Writing the tests first defines how your code will look like - i.e. it tends to make your code more modular and testable, so you do not create a "bloat" methods with very complex and overlapping functionality. This also helps to isolate all core functionality in separate methods for easier testing.
Personally, I believe unit tests lose a lot of their effectiveness if not done before writing the code.
The age old problem with testing is that no matter how hard we think about it, we will never come up with every possibly scenario to write a test to cover.
Obviously unit testing itself doesn't prevent this completely, as it restrictive testing, looking at only one unit of code not covering the interactions between this code and everything else, but it provides a good basis for writing clean code in the first place that should at least restrict the chances for issues of interaction between modules. I've always worked to the principle of keeping code as simple as it possibly can be - infact I believe this is one of the key principles of TDD.
So starting off with a test that basically says you can create a class of this type and build it up, in theory, writing a test for every line of code or at least covering every route through a particular piece of code. Designing as you go! Obviously based on a rough-up-front design produced initially, to give you a framework to work to.
As you say it is very unnatural to start with and can seem like a waste of time, but I've seen myself first hand that it pays off in the long run when defects stats come through and show the modules that were fully written using TDD have far lower defects over time than others.
Before, during and after.
Before is part of the spec, the contract, the definition of the work
During is when special cases, bad data, exceptions are uncovered while implementing.
After is maintenance, evolution, change, new requirements.

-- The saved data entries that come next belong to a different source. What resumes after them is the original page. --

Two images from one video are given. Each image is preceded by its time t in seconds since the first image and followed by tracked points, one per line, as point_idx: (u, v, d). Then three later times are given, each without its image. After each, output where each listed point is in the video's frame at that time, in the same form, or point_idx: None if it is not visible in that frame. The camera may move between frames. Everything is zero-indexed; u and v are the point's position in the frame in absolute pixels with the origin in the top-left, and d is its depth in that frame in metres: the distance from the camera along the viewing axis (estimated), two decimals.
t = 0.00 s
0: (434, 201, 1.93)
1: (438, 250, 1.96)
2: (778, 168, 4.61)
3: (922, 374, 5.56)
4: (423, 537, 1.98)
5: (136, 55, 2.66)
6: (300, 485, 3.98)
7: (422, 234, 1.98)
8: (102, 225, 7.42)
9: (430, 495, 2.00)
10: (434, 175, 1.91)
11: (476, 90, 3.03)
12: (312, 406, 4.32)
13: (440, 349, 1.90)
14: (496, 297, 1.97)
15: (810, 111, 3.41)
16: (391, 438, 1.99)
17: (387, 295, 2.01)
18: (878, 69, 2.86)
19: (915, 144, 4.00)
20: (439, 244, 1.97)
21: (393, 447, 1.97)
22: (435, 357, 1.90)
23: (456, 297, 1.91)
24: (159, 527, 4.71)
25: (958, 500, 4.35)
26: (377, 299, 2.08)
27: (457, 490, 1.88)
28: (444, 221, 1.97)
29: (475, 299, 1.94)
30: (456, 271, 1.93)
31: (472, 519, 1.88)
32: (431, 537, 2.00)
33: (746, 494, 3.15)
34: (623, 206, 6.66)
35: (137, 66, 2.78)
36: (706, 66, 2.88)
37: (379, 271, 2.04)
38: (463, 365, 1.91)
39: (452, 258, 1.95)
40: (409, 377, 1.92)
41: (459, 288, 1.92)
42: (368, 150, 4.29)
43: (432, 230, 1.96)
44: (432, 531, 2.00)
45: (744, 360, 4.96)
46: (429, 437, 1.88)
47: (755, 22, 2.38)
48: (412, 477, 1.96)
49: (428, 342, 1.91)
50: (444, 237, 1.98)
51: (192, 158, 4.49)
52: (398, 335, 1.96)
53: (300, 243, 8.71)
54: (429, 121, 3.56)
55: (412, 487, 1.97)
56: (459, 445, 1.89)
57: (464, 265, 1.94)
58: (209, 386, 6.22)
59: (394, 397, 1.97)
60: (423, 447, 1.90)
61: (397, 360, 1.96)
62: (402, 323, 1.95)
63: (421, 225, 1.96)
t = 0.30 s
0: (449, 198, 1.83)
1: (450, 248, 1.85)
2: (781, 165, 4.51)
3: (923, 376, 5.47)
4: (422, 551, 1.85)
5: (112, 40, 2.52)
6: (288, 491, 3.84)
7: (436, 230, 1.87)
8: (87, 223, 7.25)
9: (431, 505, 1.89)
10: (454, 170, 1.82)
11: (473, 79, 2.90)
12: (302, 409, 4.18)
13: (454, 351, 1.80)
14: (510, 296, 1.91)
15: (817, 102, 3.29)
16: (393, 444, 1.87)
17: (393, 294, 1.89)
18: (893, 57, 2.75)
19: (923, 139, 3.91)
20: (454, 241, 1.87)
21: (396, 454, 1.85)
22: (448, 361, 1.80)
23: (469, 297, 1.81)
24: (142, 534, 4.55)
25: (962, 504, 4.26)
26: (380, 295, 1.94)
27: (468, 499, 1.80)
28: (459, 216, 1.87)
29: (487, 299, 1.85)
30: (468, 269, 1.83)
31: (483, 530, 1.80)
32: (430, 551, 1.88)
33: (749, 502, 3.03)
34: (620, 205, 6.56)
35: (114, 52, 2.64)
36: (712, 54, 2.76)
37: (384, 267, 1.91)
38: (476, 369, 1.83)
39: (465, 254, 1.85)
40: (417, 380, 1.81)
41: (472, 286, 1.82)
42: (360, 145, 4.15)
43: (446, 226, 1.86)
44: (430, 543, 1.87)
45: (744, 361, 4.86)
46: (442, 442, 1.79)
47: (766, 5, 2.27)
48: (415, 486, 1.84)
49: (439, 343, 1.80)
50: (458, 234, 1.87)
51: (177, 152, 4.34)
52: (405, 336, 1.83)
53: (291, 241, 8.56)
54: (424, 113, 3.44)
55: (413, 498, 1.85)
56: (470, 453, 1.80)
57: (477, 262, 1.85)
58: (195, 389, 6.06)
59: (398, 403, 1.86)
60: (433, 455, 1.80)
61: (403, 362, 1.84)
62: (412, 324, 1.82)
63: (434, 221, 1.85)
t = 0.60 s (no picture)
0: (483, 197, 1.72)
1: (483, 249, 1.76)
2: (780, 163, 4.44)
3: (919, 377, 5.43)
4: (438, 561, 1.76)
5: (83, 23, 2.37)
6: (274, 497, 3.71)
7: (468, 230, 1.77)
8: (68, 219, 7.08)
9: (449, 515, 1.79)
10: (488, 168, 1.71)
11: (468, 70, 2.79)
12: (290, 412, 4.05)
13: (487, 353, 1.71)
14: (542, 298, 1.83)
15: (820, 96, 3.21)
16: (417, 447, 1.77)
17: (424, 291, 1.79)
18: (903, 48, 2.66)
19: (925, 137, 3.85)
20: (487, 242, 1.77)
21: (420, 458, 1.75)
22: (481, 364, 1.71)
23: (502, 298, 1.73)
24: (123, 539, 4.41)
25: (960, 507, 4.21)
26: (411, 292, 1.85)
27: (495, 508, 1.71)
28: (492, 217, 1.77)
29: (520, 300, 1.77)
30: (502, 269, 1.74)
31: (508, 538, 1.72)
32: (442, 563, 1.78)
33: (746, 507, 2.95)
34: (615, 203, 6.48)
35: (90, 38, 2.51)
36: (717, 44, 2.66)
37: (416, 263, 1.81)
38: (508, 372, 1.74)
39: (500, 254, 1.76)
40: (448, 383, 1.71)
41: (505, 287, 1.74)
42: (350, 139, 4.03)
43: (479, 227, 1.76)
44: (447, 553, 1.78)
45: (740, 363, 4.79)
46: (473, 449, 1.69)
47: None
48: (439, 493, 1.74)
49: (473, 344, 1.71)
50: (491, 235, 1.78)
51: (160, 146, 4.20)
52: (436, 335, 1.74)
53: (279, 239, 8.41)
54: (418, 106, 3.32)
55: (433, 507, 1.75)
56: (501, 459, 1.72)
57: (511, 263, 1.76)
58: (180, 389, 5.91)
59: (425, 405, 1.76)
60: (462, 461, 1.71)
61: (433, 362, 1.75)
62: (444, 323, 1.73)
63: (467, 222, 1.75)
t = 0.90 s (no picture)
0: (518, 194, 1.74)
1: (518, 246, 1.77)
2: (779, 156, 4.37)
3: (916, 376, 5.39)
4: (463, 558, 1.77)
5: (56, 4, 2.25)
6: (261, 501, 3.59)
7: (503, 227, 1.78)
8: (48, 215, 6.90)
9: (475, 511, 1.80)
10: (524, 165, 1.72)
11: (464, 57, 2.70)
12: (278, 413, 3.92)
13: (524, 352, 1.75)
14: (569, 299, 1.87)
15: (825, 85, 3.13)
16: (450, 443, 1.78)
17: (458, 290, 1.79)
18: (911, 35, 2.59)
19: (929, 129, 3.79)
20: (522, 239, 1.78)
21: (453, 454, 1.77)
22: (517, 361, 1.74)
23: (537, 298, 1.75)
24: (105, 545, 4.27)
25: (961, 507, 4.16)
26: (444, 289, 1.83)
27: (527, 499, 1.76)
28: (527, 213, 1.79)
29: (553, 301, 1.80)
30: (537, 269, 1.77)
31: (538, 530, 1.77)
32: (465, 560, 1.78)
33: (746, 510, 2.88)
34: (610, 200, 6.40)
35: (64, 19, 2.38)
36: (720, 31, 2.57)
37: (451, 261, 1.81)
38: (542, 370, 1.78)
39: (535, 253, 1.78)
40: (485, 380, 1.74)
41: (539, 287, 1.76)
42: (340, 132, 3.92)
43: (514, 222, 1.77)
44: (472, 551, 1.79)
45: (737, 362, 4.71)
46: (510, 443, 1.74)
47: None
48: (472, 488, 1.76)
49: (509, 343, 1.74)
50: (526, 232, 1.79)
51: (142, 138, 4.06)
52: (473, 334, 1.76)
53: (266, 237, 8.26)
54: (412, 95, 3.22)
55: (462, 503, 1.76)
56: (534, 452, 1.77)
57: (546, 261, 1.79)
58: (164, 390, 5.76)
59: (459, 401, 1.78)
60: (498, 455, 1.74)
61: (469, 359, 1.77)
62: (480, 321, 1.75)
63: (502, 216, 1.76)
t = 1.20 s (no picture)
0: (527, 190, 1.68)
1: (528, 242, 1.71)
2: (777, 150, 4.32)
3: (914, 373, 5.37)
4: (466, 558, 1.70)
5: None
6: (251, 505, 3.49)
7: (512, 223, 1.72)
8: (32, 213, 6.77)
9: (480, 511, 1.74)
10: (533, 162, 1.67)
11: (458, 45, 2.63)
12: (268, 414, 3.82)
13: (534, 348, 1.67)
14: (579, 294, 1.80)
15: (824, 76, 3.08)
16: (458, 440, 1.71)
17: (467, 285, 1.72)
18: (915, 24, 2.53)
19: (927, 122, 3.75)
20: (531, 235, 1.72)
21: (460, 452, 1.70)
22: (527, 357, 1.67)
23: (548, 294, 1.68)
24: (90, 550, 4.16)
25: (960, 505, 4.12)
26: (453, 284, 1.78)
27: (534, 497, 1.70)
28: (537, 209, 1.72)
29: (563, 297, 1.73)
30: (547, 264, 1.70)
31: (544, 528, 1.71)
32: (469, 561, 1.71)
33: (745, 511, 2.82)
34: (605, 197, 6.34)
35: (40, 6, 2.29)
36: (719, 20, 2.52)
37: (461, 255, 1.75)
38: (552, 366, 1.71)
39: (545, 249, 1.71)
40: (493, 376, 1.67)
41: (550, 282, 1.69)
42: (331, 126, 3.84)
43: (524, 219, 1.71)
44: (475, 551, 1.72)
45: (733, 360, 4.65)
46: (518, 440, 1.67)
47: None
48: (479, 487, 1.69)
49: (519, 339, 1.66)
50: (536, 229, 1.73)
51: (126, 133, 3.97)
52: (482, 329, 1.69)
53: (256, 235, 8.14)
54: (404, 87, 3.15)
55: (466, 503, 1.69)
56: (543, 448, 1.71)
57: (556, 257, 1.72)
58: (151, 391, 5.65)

I don't write the actual unit tests first, but I do make a test matrix before I start coding listing all the possible scenarios that will have to be tested. I also make a list of cases that will have to be tested when a change is made to any part of the program as part of regression testing that will cover most of the basic scenarios in the application in addition to fully testing the bit of code that changed.
Remember with Extreme programming your tests effectly are you documenation. So if you don't know what you're testing, then you don't know what you want your application is going to do?
You can start off with "Stories" which might be something like
"Users can Get list of Questions"
Then as you start writing code to solve the unit tests. To solve the above you'll need at least a User and question class. So then you can start thinking about the fields:
"User Class Has Name DOB Address TelNo Locked Fields"
etc.
Hope it helps.
Crafty
Yes, if you are using true TDD principles. Otherwise, as long as you're writing the unit-tests, you're doing better than most.
In my experience, it is usually easier to write the tests before the code, because by doing it that way you give yourself a simple debugging tool to use as you write the code.
I write them at the same time. I create the skeleton code for the new class and the test class, and then I write a test for some functionality (which then helps me to see how I want the new object to be called), and implement it in the code.
Usually, I don't end up with elegant code the first time around, it's normally quite hacky. But once all the tests are working, you can refactor away until you end up with something pretty neat, tidy and proveable to be rock solid.
It helps when you are writing something that you are used writing to write first all the thing you would regularly check for and then write those features. More times then not those features are the most important for the piece of software you are writing. Now , on the other side there are not silver bullets and thing should never be followed to the letter. Developer judgment plays a big role in the decision of using test driven development versus test latter development.